Musée des Archives nationales 
Exhibition: Lafayette entre France et Amérique. Histoire et légende
April 1 > July 14, 2026
L’hôtel de Soubise, 60, rue des Francs-Bourgeois, 75003 Paris, France
Open Monday to Friday from 10:00 a.m. to 5:30 p.m.
Saturday and Sunday from 2:00 p.m. to 7:00 p.m.
Closed on Tuesdays and May 1

Musée du nouveau monde 
Exhibition: Les Français et la naissance des États-Unis
June 19 > November 16, 2026
10 Rue Fleuriau, 17000 La Rochelle, France
Monday, Wednesday, Thursday, Friday, Sunday, and public holidays: 10:00 a.m. to 6:00 p.m.

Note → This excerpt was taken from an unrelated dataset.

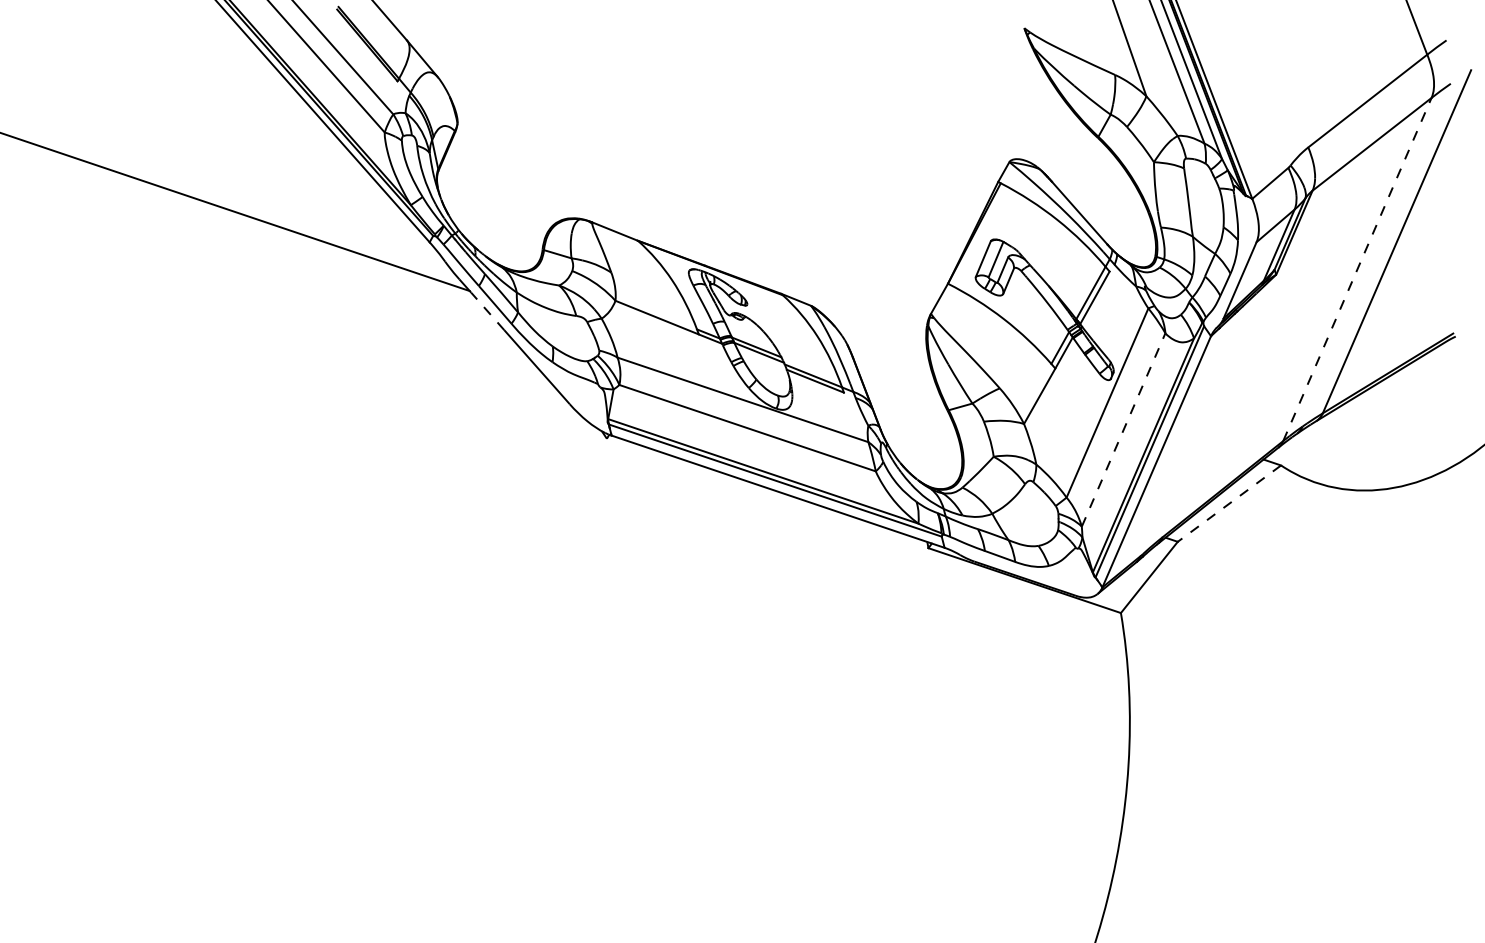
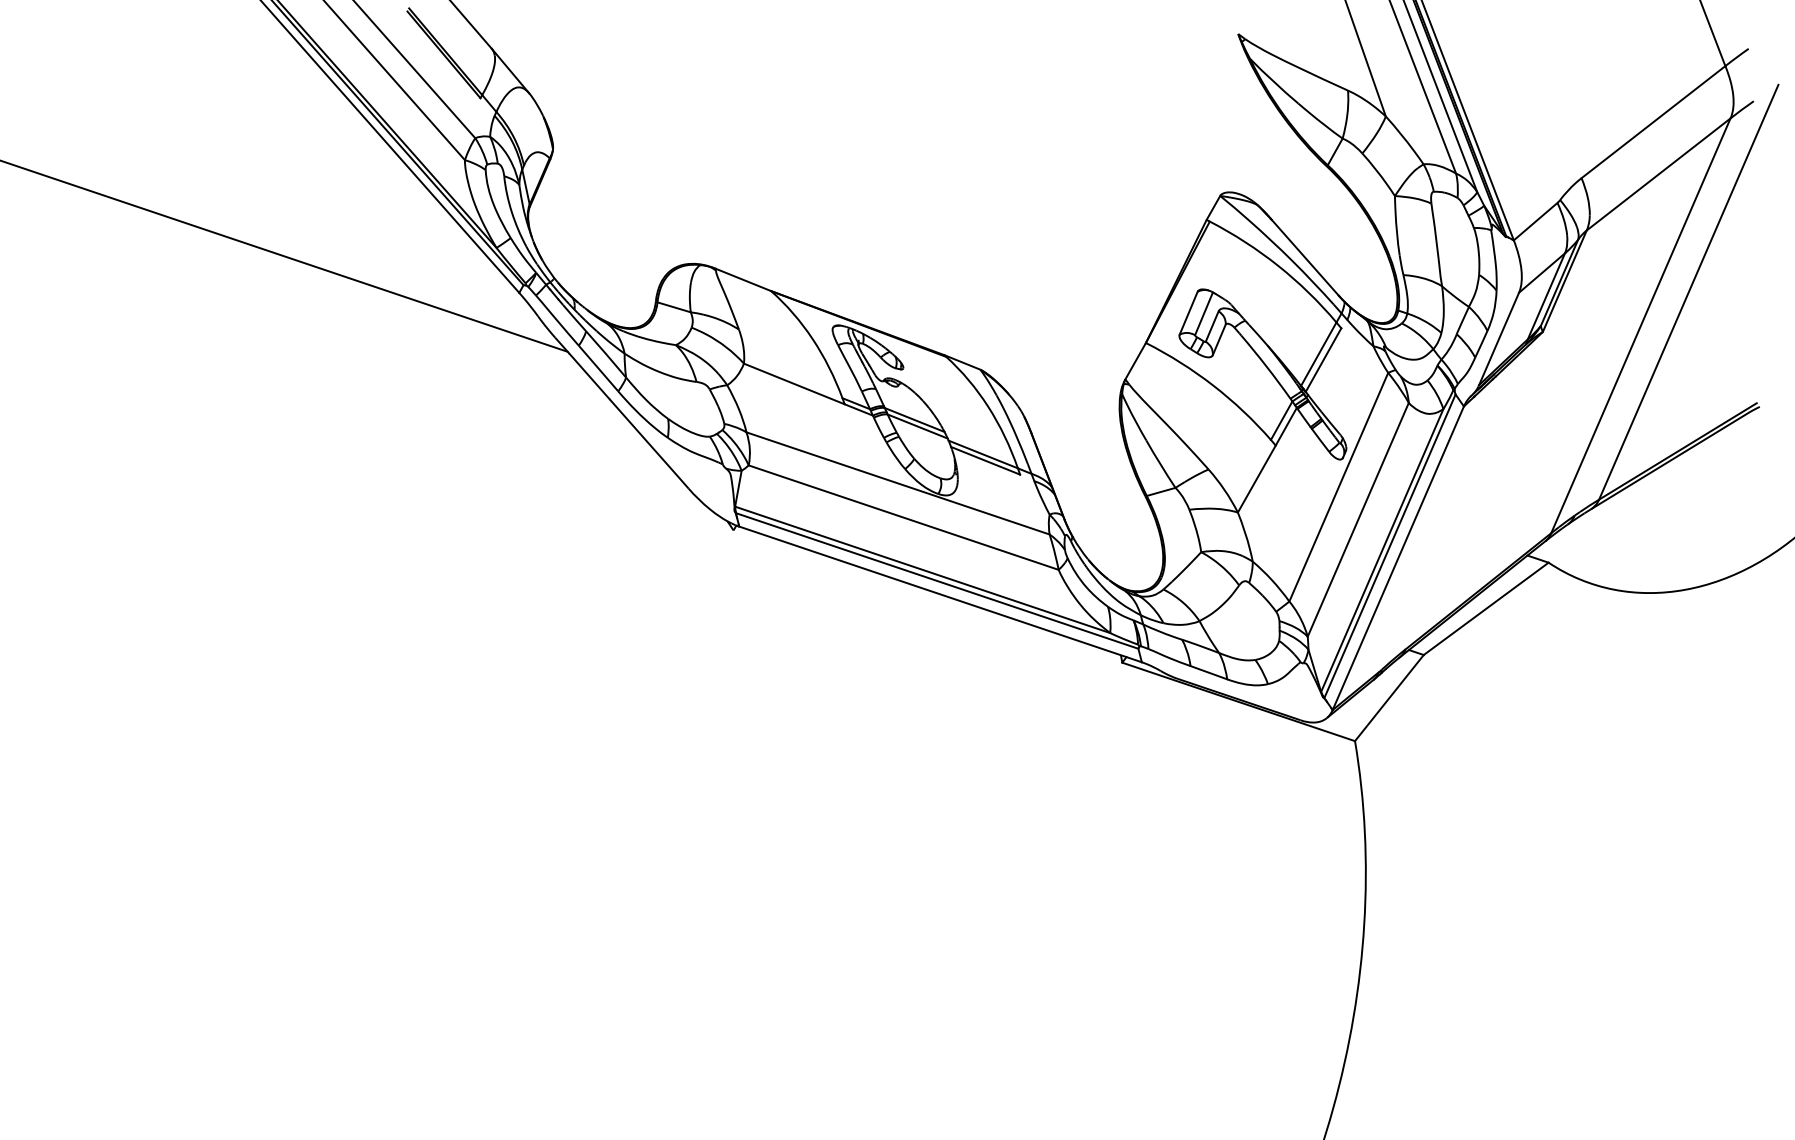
line: (1357, 269) -> (1641, 325), dashed -> solid
line: (487, 311) -> (589, 376), dashed -> solid
line: (1123, 429) -> (1358, 519), dashed -> solid
line: (1229, 503) -> (1486, 608), dashed -> solid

Saturday: 2:00 p.m. to 6:00 p.m.
Closed on January 1, May 1, July 14, November 1 and 11, December 25

About Valérie Lagier: Valérie Lagier is currently working as chief curator at the Franco-American Museum in Blérancourt. After graduating in History and Art History, she took a national competition to become a curator and was trained in the School of National Heritage in Paris. She started her career as an Art curator in the Museum of Fine Arts in Rennes, organizing major exhibitions on contemporary Art. She was also in charge of the Educational Department where she made innovative efforts to make art collections more accessible to museum visitors. She was part of a cooperation program between French and American museums (FRAME). Then she became Deputy Director of Studies at the National Institute of Cultural Heritage in Paris, where she oversaw the training of curators. Her two last positions were Director of the Vitré Museums and Castles and curator of Drawings at the Art Museum of Grenoble, organizing exhibitions and writing catalogues of the collection, especially on 19th Century Art.  She has published many exhibitions catalogues, scientific articles and many education books of Art for adults, teenagers and kids, especially Dicover the Louvre Together and Discover the Musée d’Orsay together, published in both French and English.